Enfin, notre connaissance de plus en plus pointue du Monde par le biais de la Physique est souvent un catalyseur de recherches mathématiques pour la mise au point d’outils : l’étude de la trajectoires de comètes, la découverte de Neptune stimulée par la puissance des équations et des travaux du mathématicien français Urbain Le Verrier, les recherches en océanographie pour comprendre les courants marins, ou calculs en aéronautique… Il est même question des interactions avec l’Art car le mathématicien s’intéresse au « beau » (par exemple l’ensemble de Mandelbrot, dont nous avions parlé ICI).
Le saviez-vous ?
Je ne vais pas citer ici l’ensemble des informations étonnantes voire incroyables qui m’ont laissée perplexe, parce que je laisse le soin au futur lecteur de faire sa propre découverte mais je voulais néanmoins en souligner quelques unes.
Les chiffres de 0 à 9 ne sont pas « les chiffres arabes » comme on a coutume de l’entendre. Ce sont en fait les savants Indiens qui mettent au point cette façon d’écrire les chiffres, notamment Bhāskara qui les utilise pour décrire ses travaux scientifiques.
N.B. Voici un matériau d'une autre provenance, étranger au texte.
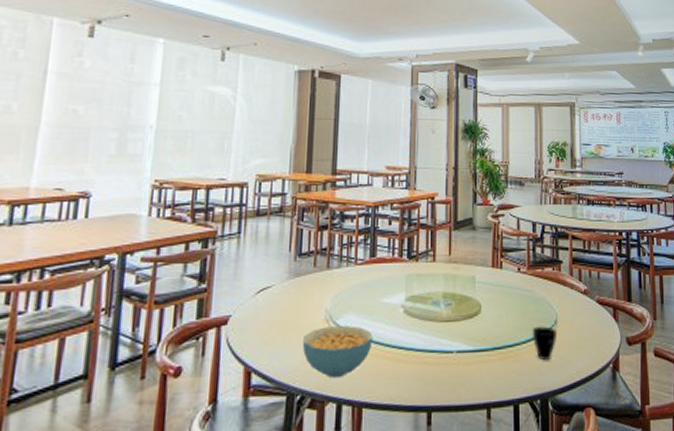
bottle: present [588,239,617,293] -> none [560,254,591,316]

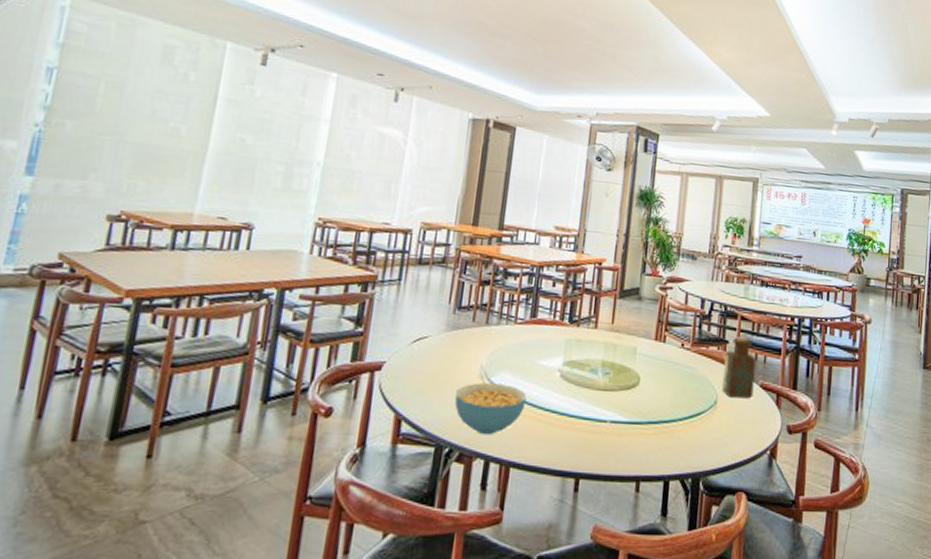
cup: present [532,326,557,361] -> none [689,405,715,441]
bottle: none [560,254,591,316] -> present [721,335,756,399]

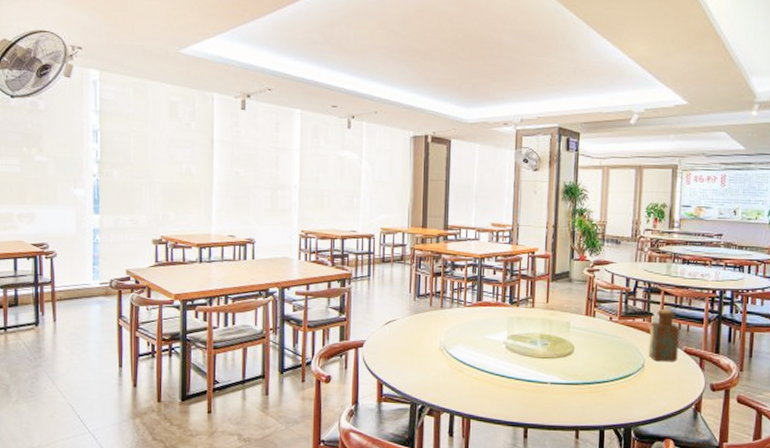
cereal bowl: present [454,383,527,434] -> none [421,354,479,394]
En Grèce Antique, la mesure des distances était l’affaire des bématistes : des hommes qui marchaient sur plusieurs milliers de kilomètres en comptant leur pas !
L’inventeur des joints de Cardan, est aussi celui qui a le premier utilisé la notion de nombres imaginaires pour résoudre l’énigme des racines de nombres négatifs. C’est l’italien milanais Gerolamo Cardano qui, au XVIe siècle, en cherchant à résoudre des équations du 3e degré, a imaginé cette approche des nombres complexes. Géniale astuce, quand on sait toutes les résolutions d’applications physiques qui en découlent. Pour l’histoire des joints, Cardano invente un système permettant de stabiliser les boussoles embarquées sur des navires.
Calculer un écart-type sur un millier données, c’est appliquer Pythagore pour un espace de dimension 1000 ! Aviez-vous jamais considéré la chose de cette façon ?
Des mathématiciens et des mathématiciennes
Les grands mathématiciens de l’Histoire (connus et moins connus du grand public) ainsi que leurs apports à la connaissance sont passés en revue avec moulte détails et anecdotes. Et les femmes, les grandes oubliées des Sciences en général, sont à découvrir également aux détours de ces pages. Pour en citer quelques unes : Hypatie (qui s’est intéressée à l’astronomie, la géométrie et l’arithmétique), Emmy Noether (très connue pour ses travaux en algèbre et physique théorique), Maria Gaetana Agnesi (aux contributions majeures dans le calcul infinitésimal), Ada Lovelace (pionnière dans les sciences de l’informatique), Nicole Reine Lepaute (très investie dans des calculs en astronomie).
Ma phrase préférée
En évoquant Galilée et ses erreurs de raisonnement, l’auteur rappelle :
« Les conclusions de la méthode scientifique ne dépendent pas de l’opinion préalable du savant qui la pratique. Les faits sont têtus ».
Bref, voilà, un ouvrage agréable pour passer de bons moments sur la route des mathématiques.